“Muhakkak ki O Kur’an, Alemlerin Rabbinin indirmesidir.” (Şuara:210)
Kur’an’ı getiren, Allah yanında çok itibarlı, şerefli bir elçi olan Vahiy Meleği Cebrail’dir.
Kur’an, hiçbir kötü fiile bulaşmamış, ahlakı ve dürüstlüğüyle sembolleşmiş, toplumun güvenini kazanmış Muhammed’ül Emin’e indirilmiştir.
Kur’an, maddi manevi yapısıyla çok sağlam ve mükemmel olup insanlığın bütün müşkülatını tedavi edecek ölçü ve kudrettedir.
Kur’an, dünya ve ahiret saadetinin formüllerinin kayıtlı olduğu emsalsiz bir kılavuzdur.
“Ey insanlar: İşte size Rabbinizden bir öğüt, kalplere bir şifa ve inananlar için yol gösterici rehber ve Rahmet olan Kur’an geldi.” (Yunus:57)

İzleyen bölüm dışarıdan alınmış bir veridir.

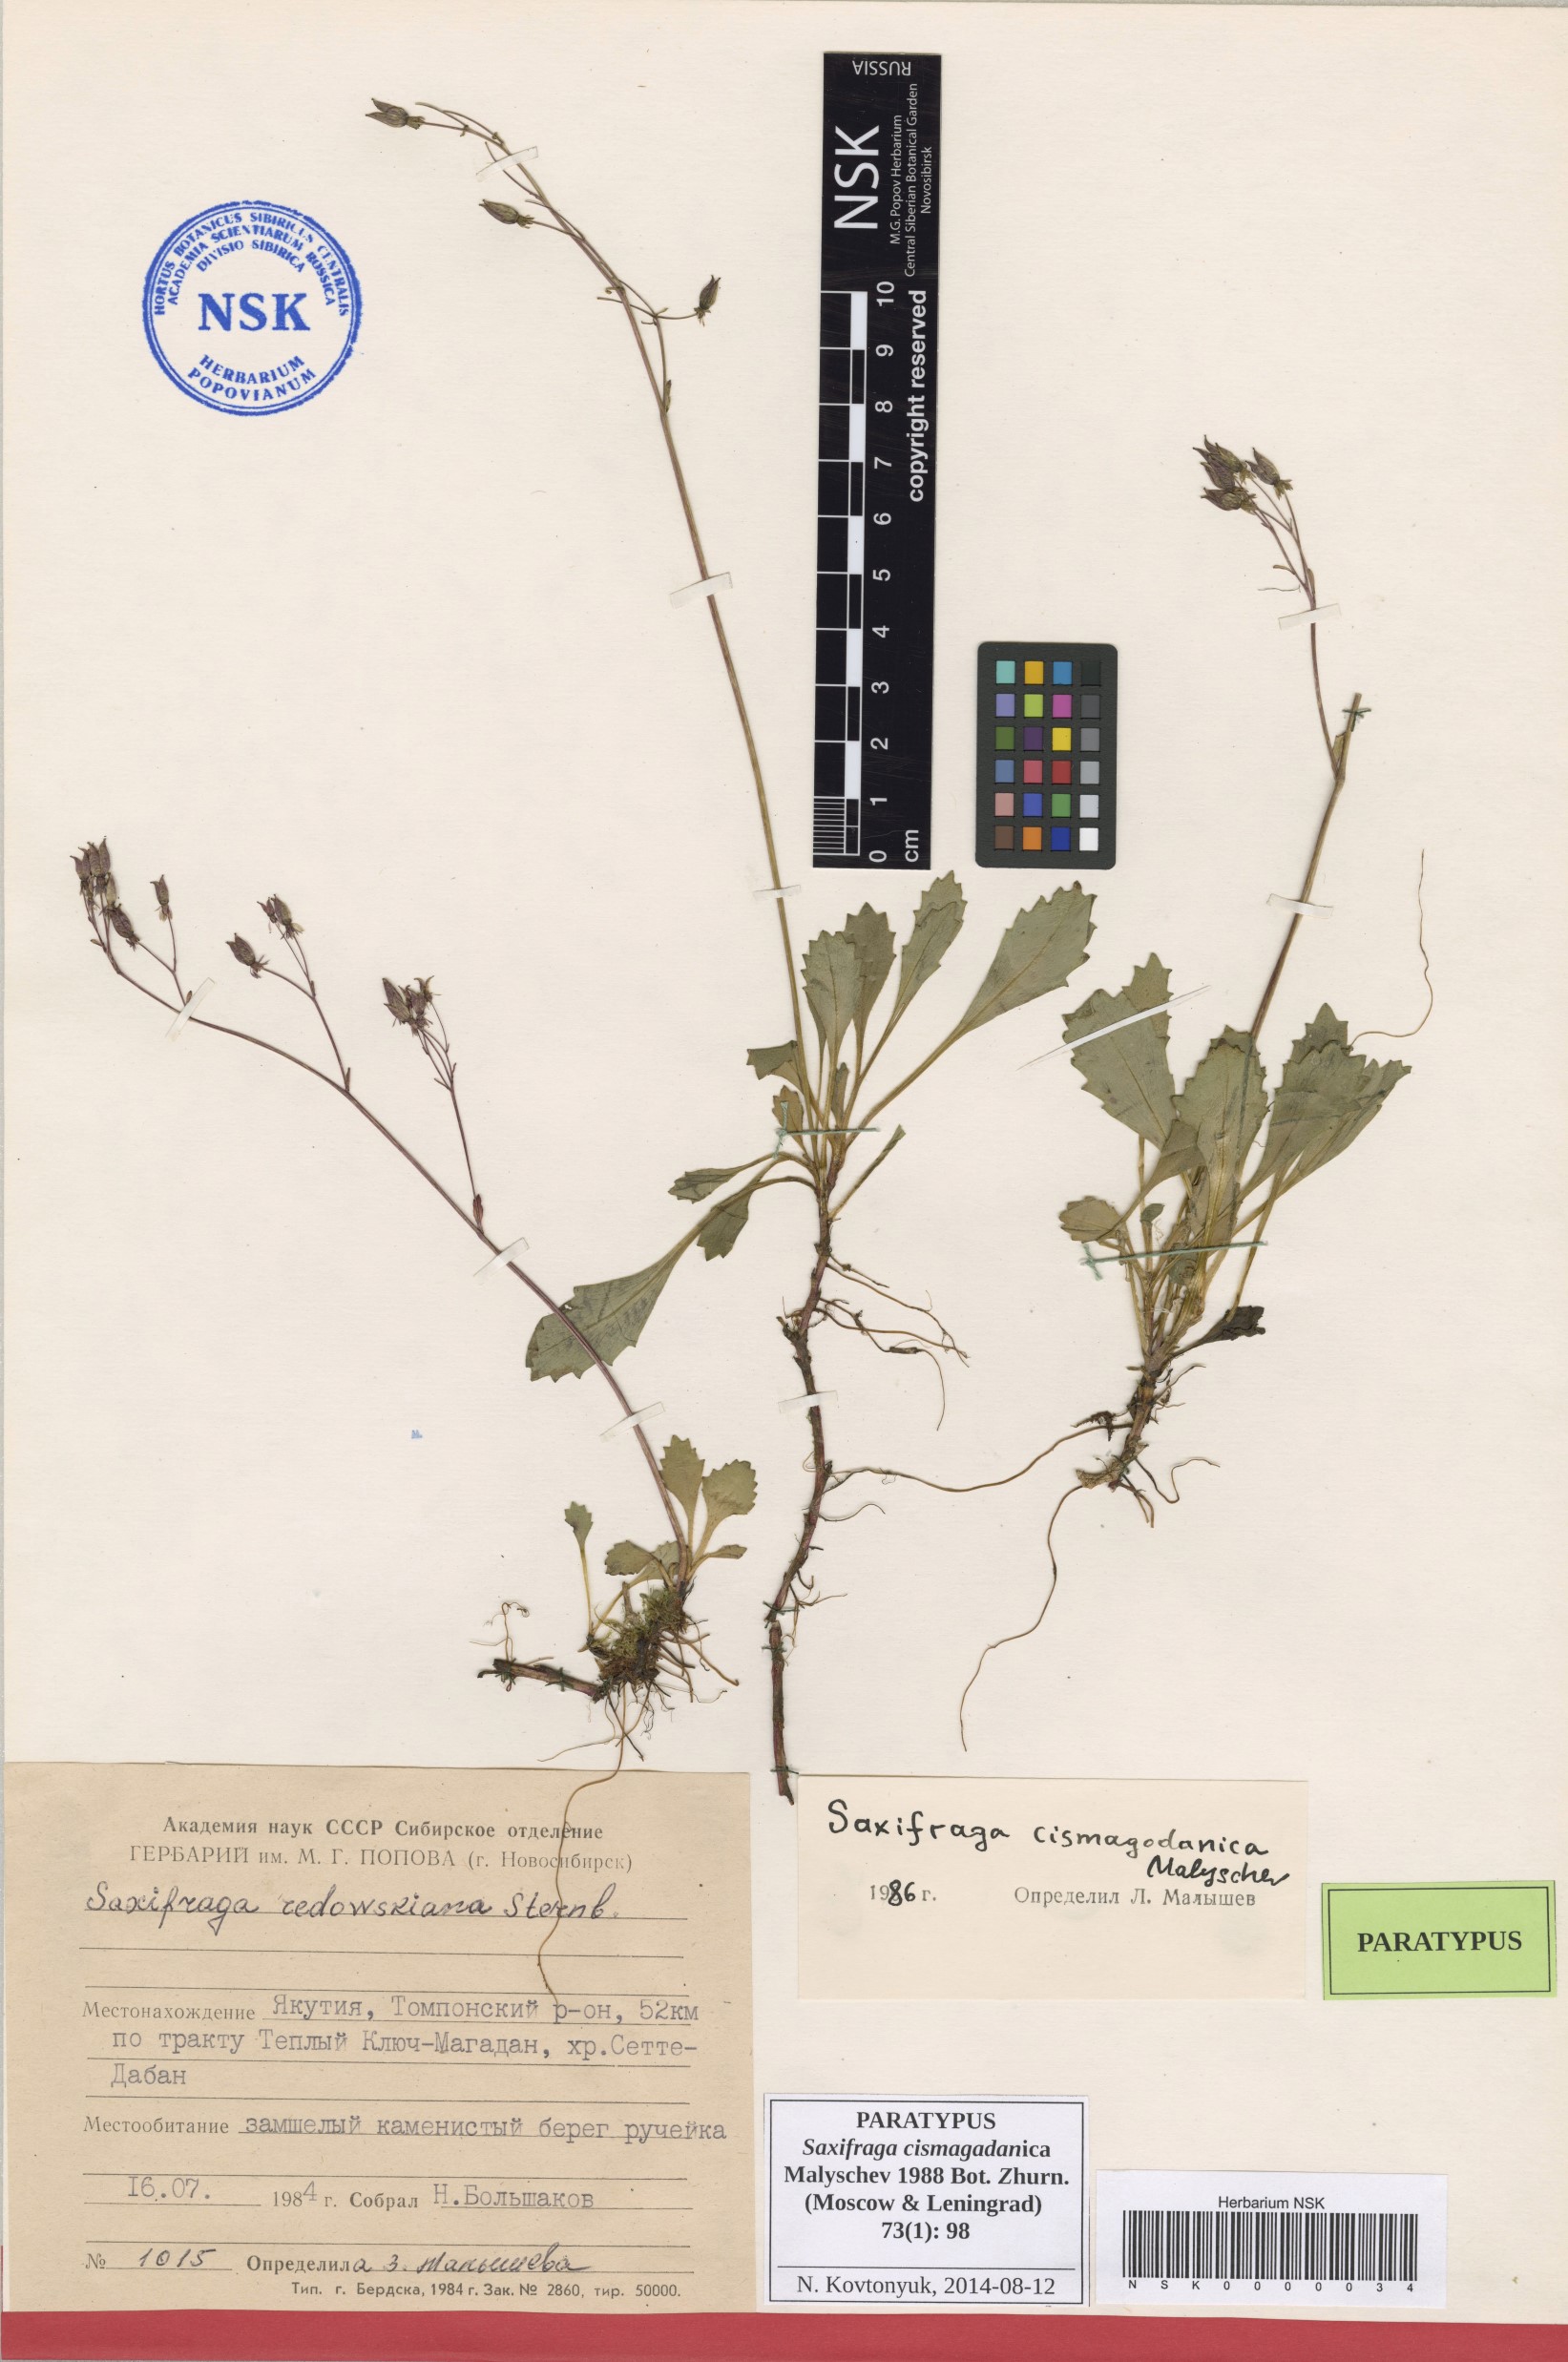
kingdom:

Kur’an ÖĞÜT verir. Hesap sorumluluğunu hatırlatır. İman ve amelde sapmanın tehlikesine dikkat çeker. Ahiretle ilgili açıklama ve uyarılarda bulunur.
“Bilesiniz ki, Allah’ın öldükten sonra diriltme vaadi haktır ve şüphesiz olacaktır.” (Yunus:55)
KUR’ANIN ŞİFA GÜCÜ
Öncelikle belirtelim ki, Kur’an’ın şifa özelliği insanların Kur’an karşısındaki tavırlarıyla ilgilidir. Kur’an bütün insanlığa gönderilmiştir fakat Kur’an’a karşı inkarcı, vahye karşı inatçı münkirlere Kur’an asla fayda sağlamaz. Kur’an’ın şifa, öğüt, rahmet, hidayete erdirme özelliği imandan payını almış gönüller içindir.

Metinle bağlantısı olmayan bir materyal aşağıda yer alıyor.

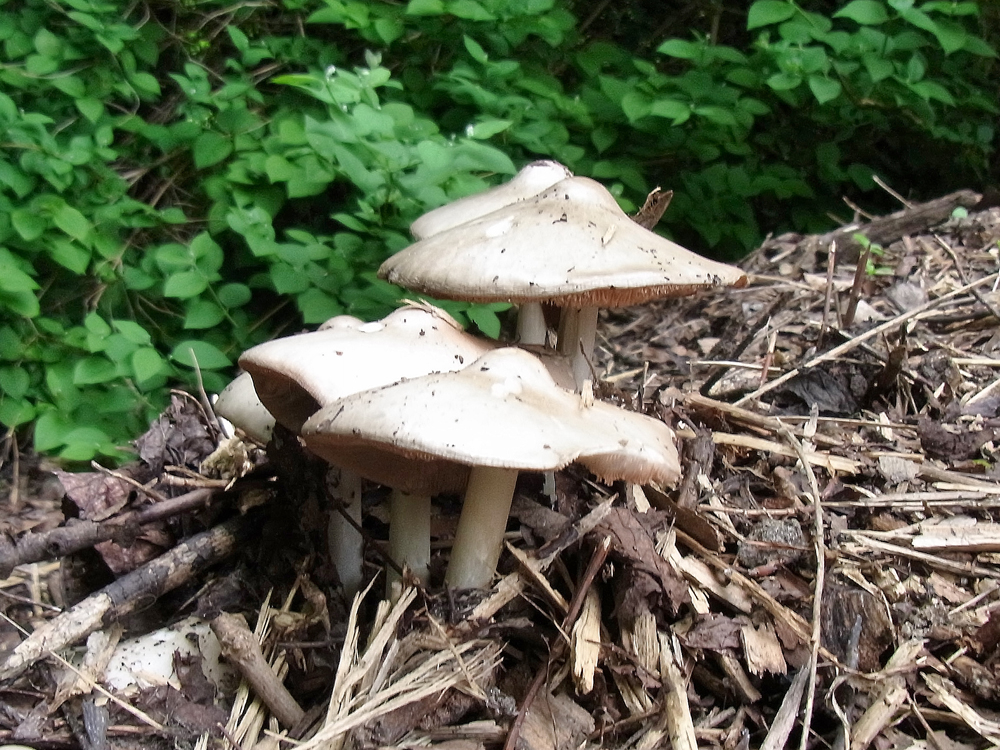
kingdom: Fungi
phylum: Basidiomycota
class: Agaricomycetes
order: Agaricales
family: Pluteaceae
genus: Volvopluteus
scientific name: Volvopluteus gloiocephalus
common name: Stubble rosegill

Kur’an, ruhi-bedeni, itikadi ve sosyal hastalıklara en halis şifalar sunmuştur. Mesela; bencillik, egoizm, enaniyet, gurur, kibir, kin, husumet, çekememezlik gibi insanları birbirinden uzaklaştıran nefsani hastalıkların tedavisi ancak Kur’an’la mümkün olabilmektedir.
Kur’an’da, içimize sıkıntı veren kuşkulardan, vesvese, hurafe, şüphe ve şeytan ığvalarından temizleyen şifalar vardır.
Günümüzde ruhi, zihni ve psikolojik hastalıklar çoğalmıştır.
Gerçek şifayı veren Allah’tır. Allah’a bağlılığın verdiği moral ve güven, hem maddi hem de ruhi hastalıkların tedavisini kolaylaştırdığı sabittir. Öyleyse tıbbi tedavi yanında, Kur’an ayetlerinin şifa kaynağı olduğu göz ardı edilmemelidir.
Çağlar ötesinden beri yapılagelen tılsım, büyü gibi birtakım eşya ve işaretlerin insana tesir ettiği kabul görüyor da, Kur’an gibi yüce bir kitabın şifahi etkisinden gafil ve mahrum kalmak akıl kârı değildir.
Peygamberimiz (SAV) gözdeğmesi (nazar), büyü, tılsım gibi marazlardan bile Kur’an’ın himayesine sığınılmasını emir buyurmuşlardır.
Yalan, iftira, dedikodu, gıybet, tecessüs gibi şeytani huy ve hastalıkları Kur’an’dan başka hangi ilaç sinelerden sökebilir.
Toplum hayatında büyük tahribata sebep olan alkol, kumar, fuhuş, uyuşturucu gibi ölümcül ve tehlikeli hastalıkların devası da Kur’an’da mevcuttur.
Bir hastanın ilaçtan faydalanmak istememesi onun hastalığını arttırır. Bugün Kur’an’dan uzaklaştıkça dert, bela çoğaldı, imtihanlar ağırlaştı.
Kur’an yaşantılara yansıtılamayınca huzur ve güveni yok eden hastalıkların pençesine düşüldü.
Rabbim, kendimizi, neslimizi Kur’an’dan imandan mahrum etmesin.